Novel by Hanan al-Shaykh

Women of Sand and Myrrh is a novel written by Hanan al-Shaykh. It is al-Shaykh's fifth novel. It was originally published in 1989 as Misk al-ghazal (مسك الغزال), and was published in English in 1992. The English translator is Catherine Cobham. Publishers Weekly chose Women of Sand and Myrrh as one of the 50 best books of 1992.

The storyline consists of four main characters: Suha, Tamr, Nur, and Suzanne. Different sections of the novel give the perspectives of the four women, making the book a story with four different narrators. Suha and her husband have escaped from war-torn Lebanon into the unnamed country; despite this, Suha finds herself miserable and bored, and cheats on her husband with the wealthy and spoiled Nur. Suzanne is an American housewife who has also arrived with her husband; her husband is no longer attracted to her, but Suzanne discovers that she is extremely attractive to the local men. Tamr is an poor Turkish woman who tries to establish her own business, but struggles as a divorcee with no rights.

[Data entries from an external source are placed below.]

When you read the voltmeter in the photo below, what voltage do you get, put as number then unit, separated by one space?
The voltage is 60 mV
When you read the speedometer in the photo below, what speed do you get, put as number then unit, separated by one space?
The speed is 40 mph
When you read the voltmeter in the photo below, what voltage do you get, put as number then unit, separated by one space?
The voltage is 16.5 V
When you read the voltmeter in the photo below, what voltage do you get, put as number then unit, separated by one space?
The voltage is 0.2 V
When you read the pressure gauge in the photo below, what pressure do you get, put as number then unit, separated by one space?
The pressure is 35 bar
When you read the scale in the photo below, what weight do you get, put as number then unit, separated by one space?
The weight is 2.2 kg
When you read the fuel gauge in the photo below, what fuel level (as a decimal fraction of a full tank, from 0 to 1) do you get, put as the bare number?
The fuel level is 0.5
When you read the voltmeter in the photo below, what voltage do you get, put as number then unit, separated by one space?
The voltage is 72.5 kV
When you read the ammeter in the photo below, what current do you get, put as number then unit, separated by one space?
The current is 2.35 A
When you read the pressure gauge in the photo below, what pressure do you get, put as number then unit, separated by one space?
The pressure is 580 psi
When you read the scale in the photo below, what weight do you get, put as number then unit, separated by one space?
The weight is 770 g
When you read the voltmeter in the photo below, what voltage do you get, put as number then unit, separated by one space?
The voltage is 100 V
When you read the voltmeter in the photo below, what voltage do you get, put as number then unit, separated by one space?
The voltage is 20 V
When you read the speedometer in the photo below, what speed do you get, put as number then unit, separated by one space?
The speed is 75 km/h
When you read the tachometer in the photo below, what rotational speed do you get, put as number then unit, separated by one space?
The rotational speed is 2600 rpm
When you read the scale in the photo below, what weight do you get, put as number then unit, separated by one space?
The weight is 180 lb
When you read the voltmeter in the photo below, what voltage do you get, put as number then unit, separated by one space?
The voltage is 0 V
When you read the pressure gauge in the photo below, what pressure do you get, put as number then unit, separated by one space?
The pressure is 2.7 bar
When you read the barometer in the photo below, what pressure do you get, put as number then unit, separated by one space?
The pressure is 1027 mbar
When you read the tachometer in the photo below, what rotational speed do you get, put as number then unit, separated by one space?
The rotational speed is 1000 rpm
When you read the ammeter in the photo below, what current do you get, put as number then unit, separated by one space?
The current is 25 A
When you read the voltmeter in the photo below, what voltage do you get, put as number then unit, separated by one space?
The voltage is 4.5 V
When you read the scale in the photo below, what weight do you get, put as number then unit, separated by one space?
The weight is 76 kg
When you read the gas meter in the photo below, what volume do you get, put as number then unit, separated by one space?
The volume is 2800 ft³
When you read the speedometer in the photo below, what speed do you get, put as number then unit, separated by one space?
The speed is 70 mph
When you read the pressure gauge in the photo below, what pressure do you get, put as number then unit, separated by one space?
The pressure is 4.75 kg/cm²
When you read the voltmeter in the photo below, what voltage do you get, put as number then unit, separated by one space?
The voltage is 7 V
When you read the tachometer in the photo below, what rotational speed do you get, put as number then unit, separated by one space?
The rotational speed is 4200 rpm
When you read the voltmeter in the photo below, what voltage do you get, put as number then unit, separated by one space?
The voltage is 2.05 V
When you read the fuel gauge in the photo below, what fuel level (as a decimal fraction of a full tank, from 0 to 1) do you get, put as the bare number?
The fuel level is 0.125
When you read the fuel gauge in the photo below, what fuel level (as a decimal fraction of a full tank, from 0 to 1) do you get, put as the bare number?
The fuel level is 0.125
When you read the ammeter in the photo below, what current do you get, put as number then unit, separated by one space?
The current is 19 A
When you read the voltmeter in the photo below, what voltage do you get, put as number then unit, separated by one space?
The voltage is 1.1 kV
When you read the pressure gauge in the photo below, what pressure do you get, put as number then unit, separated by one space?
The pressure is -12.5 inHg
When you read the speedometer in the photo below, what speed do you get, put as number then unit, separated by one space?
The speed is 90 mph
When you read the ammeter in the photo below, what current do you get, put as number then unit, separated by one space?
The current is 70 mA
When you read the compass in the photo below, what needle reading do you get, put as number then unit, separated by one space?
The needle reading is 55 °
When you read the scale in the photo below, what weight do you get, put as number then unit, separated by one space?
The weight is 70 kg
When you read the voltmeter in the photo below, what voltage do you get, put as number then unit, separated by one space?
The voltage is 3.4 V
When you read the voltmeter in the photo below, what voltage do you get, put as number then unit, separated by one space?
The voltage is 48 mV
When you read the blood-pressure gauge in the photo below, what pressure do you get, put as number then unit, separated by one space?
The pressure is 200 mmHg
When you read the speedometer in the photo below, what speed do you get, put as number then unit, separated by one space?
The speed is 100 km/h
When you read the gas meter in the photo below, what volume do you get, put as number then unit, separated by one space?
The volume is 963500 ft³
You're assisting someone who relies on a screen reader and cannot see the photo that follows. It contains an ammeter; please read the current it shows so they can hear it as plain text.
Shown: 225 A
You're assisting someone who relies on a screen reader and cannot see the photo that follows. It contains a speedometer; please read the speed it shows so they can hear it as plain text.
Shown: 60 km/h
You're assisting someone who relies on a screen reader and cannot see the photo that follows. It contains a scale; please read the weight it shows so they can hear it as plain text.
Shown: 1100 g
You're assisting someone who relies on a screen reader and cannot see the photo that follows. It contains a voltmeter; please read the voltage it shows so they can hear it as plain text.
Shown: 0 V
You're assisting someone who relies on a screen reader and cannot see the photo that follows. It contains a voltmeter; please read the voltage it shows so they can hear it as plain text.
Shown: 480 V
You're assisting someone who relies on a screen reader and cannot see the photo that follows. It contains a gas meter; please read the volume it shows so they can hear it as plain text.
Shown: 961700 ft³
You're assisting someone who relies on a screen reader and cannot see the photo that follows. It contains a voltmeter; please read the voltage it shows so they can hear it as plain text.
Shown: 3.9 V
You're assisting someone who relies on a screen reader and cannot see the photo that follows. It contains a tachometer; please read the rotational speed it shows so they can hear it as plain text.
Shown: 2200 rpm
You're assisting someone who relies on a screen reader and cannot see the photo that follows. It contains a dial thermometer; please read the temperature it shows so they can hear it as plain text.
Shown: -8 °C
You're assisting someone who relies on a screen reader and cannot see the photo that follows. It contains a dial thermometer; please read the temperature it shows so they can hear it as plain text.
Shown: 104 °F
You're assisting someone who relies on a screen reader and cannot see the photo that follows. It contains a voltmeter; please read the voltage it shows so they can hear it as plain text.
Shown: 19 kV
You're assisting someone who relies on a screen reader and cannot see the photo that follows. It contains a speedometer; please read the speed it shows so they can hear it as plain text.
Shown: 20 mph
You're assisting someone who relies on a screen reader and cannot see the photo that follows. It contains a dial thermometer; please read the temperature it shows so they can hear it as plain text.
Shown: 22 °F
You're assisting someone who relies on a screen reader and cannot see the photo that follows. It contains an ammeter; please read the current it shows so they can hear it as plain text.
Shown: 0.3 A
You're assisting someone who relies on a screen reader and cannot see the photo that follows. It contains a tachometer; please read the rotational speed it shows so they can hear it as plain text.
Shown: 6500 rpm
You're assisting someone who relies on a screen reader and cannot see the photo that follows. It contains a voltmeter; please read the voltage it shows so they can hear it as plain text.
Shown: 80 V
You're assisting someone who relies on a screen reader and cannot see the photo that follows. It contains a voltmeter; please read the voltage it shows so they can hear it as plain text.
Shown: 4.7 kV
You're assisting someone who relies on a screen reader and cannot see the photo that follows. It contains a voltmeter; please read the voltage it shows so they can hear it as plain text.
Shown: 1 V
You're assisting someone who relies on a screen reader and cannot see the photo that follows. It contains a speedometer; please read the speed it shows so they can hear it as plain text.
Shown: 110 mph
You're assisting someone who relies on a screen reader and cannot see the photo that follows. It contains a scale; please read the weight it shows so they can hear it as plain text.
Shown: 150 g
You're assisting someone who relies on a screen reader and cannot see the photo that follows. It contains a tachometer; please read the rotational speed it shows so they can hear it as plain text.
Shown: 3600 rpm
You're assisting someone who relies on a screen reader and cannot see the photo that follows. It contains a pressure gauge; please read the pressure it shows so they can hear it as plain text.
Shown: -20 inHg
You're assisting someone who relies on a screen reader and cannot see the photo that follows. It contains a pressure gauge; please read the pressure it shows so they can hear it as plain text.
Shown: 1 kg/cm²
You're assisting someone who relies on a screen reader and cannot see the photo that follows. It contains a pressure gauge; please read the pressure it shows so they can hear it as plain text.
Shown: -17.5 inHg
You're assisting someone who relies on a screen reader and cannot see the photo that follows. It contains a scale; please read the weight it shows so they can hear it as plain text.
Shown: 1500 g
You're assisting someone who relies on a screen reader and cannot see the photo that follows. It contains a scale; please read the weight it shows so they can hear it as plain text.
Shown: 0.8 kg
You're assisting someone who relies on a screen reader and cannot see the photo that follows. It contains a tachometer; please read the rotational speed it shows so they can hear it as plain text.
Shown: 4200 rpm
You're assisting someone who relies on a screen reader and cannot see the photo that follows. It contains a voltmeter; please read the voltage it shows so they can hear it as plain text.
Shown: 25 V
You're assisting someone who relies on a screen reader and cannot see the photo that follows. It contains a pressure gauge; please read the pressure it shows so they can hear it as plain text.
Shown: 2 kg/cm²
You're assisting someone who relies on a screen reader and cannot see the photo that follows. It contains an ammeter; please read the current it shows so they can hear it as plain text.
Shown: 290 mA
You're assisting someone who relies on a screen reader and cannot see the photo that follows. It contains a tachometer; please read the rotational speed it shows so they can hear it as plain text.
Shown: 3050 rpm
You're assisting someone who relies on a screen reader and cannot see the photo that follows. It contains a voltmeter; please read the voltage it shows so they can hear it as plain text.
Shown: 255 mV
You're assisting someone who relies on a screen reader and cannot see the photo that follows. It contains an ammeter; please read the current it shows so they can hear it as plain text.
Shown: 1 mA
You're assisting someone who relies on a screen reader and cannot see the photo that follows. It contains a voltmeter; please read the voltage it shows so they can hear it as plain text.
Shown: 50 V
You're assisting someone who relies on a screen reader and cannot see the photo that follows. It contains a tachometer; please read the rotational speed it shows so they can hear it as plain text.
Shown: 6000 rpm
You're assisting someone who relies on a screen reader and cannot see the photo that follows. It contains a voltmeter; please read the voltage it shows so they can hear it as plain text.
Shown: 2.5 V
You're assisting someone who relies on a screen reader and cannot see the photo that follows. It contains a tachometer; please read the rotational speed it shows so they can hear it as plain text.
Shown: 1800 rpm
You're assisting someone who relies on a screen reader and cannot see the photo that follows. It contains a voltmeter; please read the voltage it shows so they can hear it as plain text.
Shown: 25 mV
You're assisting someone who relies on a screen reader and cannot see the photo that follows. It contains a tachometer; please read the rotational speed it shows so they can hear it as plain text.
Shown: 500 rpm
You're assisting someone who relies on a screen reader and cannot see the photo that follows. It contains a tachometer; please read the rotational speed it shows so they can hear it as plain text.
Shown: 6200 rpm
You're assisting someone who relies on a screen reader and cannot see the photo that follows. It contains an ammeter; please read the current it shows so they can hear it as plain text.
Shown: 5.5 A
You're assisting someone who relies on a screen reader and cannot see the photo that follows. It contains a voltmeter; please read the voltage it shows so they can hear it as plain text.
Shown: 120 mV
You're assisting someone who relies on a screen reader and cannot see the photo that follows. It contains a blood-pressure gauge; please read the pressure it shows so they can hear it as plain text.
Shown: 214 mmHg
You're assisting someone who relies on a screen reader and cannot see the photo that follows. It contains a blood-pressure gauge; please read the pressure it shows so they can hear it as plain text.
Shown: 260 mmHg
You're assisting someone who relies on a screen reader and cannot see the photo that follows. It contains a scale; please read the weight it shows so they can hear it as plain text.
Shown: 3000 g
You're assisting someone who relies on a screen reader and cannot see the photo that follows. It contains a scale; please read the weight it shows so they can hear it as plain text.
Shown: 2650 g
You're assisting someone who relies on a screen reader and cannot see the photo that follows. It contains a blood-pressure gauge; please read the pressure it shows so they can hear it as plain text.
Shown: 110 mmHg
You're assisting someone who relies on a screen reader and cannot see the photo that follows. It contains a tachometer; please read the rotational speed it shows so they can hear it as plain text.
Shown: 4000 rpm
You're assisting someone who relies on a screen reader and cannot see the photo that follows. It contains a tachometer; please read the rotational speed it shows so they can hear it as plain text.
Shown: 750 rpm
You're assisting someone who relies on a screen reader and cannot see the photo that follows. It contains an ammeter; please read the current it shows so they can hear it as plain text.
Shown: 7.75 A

The story is based in a relatively modern society in the Middle East. Rather than having strong ties into the pre-20th century Middle East, it is representative of life in some of the more fundamentalist societies within the last few decades. Elements of the book are present in this society today:

- Women wearing abayas and using different infrastructure elements.
- Mandatory prayers at certain times of the day
- Patriarchal society; many view women as good for little except raising children.
- Implementation of desalinization plants (a large clue that the main setting is Saudi Arabia), airports, etc.

The novel addresses many issues in today's society and has a wide variety of themes. Main themes of the novel include differing gender roles, class distinctions, culture, religion, and materialism vs. romanticism. Themes include:

- Men vs. women
- Feminism
- Use and/or abuse of power in a relationship
- Class distinctions
- Structure of society
- Rebellion against the status quo
- Culture and religion
- Freedom vs. Confinement/Restraint
- Elements of traditional culture and their effect
- Materialism vs. Romanticism
- The sexual disadvantages and existing desires of Arab women
- Hidden Lesbianism in Arab cultures
- The Innate desire of Arab women to be treated better

Women of Sand and Myrrh was banned in many Arabic lands for strong content (sexual, political, etc.) and for a strong treatment of Arabic culture.

==Critical reception==
Kirkus Reviews praised the novel, calling it "a promising debut". Publishers Weekly likewise gave a positive review.

Elise Salem Manganaro, writing for the Middle East Studies Association, criticized the style of the novel, but otherwise praised the novel for its themes and relevance to the modern world. Edward Said called the novel one "Western feminists should read". Hannadi al-Samman criticized the depiction of lesbian relationships in the novel, writing that lesbian love in the novel is portrayed as merely an inferior alternative to heterosexuality.